8.7.3 Data Producer Architectures

In order to implement an SDMX IT architecture for data-sharing using the pull mode, several steps must be accomplished by a data producer and several questions must be considered:

  1. which statistical domains are involved and where are the data currently stored?
  2. which structural metadata are involved, and where are they currently stored?
  3. what is the business process behind the data flow involved in the exercise?
  4. will the SDMX data producer architecture be part of a data warehouse architecture, of a data hub architecture or of both?

Generally data and structural metadata that will be involved in the new SDMX information system are stored either in databases or in files. The two cases lead to different architectural approaches:

  • a. data and structural metadata are already stored in a database and it is necessary to build suitable software interfaces in order to make the system “SDMX-compliant”.
  • b. a separate special-purpose database is set up to store data and structural metadata. This database will be designed with the main aim of being part of an SDMXcompliant system. In this case the database can be modelled using the SDMX Information Model. An SDMX Registry is, of course, such a database.

Both cases make it possible to:

  • extract SDMX-ML files from the database that will be made available to be pulled by data collectors;
  • allow the database to be queried directly through a web service.

Whichever type of data producer architecture is involved, a mapping process between structural metadata may be necessary, as explained in 5.3.

8.8 Registry Interfaces

8.8.1 Registry Interfaces

The Registry Interfaces are:

  • Notify Registry Event
  • Submit Subscription Request
  • Submit Subscription Response
  • Submit Registration Request
  • Submit Registration Response
  • Query Registration Request
  • Query Registration Response
  • Query Subscription Request
  • Query Subscription Response
  • Submit Structure Request
  • Submit Structure Response

Applications communicate with the Registry using either the SDMX-ML Registry Interface message (which contains an XML element that defines the actual interface) or individual messages – one for each interface.

In more technical terms the Registry interfaces are invoked in one of two ways:

  1. The interface is the name of the root node of the SDMX-ML document.
  2. The interface is invoked as a child element of the RegistryInterface message where the RegistryInterface is the root node of the SDMX-ML document.

In addition to these interfaces the Registry must support a mechanism for querying for structural metadata.

All these interactions with the Registry – with the exception of Notify Registry Event – are designed in pairs.
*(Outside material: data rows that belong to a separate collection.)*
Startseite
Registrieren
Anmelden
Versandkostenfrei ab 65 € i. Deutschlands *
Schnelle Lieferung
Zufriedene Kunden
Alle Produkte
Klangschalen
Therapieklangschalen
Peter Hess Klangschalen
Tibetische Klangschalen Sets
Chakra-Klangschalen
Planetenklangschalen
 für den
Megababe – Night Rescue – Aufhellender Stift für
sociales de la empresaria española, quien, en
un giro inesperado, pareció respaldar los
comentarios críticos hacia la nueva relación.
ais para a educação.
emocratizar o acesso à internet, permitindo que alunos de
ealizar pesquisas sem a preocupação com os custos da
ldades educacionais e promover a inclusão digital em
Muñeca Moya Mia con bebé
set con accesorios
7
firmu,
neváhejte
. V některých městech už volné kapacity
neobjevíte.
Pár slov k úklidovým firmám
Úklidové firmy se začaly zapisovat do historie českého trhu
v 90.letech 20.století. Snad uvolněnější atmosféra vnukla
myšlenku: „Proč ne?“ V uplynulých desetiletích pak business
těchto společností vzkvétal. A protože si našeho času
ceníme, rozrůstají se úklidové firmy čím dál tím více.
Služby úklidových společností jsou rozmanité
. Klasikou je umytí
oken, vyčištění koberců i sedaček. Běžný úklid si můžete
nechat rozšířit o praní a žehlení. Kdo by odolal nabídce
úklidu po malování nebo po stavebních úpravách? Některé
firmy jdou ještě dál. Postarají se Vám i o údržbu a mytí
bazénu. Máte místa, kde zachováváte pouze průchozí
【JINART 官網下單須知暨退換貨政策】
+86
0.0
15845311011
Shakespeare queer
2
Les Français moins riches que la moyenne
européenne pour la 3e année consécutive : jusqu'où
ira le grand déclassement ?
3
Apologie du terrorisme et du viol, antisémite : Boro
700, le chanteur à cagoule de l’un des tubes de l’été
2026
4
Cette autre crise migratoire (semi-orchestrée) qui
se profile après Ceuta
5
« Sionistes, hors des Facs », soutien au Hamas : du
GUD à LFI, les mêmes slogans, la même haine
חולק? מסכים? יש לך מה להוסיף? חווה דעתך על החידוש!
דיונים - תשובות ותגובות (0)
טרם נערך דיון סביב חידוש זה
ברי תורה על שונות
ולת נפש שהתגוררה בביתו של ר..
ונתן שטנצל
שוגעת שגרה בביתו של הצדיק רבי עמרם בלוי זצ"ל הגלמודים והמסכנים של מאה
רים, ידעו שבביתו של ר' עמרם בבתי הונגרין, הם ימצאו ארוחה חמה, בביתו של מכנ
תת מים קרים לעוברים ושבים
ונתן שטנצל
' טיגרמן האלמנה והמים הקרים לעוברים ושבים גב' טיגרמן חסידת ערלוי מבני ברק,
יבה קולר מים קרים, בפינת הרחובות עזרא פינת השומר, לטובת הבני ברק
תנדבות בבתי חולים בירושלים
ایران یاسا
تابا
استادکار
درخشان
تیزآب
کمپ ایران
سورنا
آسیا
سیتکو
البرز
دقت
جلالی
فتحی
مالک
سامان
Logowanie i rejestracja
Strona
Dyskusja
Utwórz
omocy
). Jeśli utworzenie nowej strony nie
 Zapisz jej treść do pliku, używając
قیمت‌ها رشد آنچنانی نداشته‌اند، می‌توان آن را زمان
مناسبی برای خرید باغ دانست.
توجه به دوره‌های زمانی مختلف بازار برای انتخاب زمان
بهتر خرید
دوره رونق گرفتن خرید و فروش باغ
The first document (the one which invokes the SDMX Registry Interface) is a “Request” document. The message returned by the interface is a “Response” document.

It should be noted that all interactions are assumed to be synchronous, with the exception of Notify Registry Event. This document is sent by the SDMX-Registry to all subscribers whenever an even occurs to which any users have subscribed. Thus, it does not conform to the request-response pattern, because it is inherently asynchronous.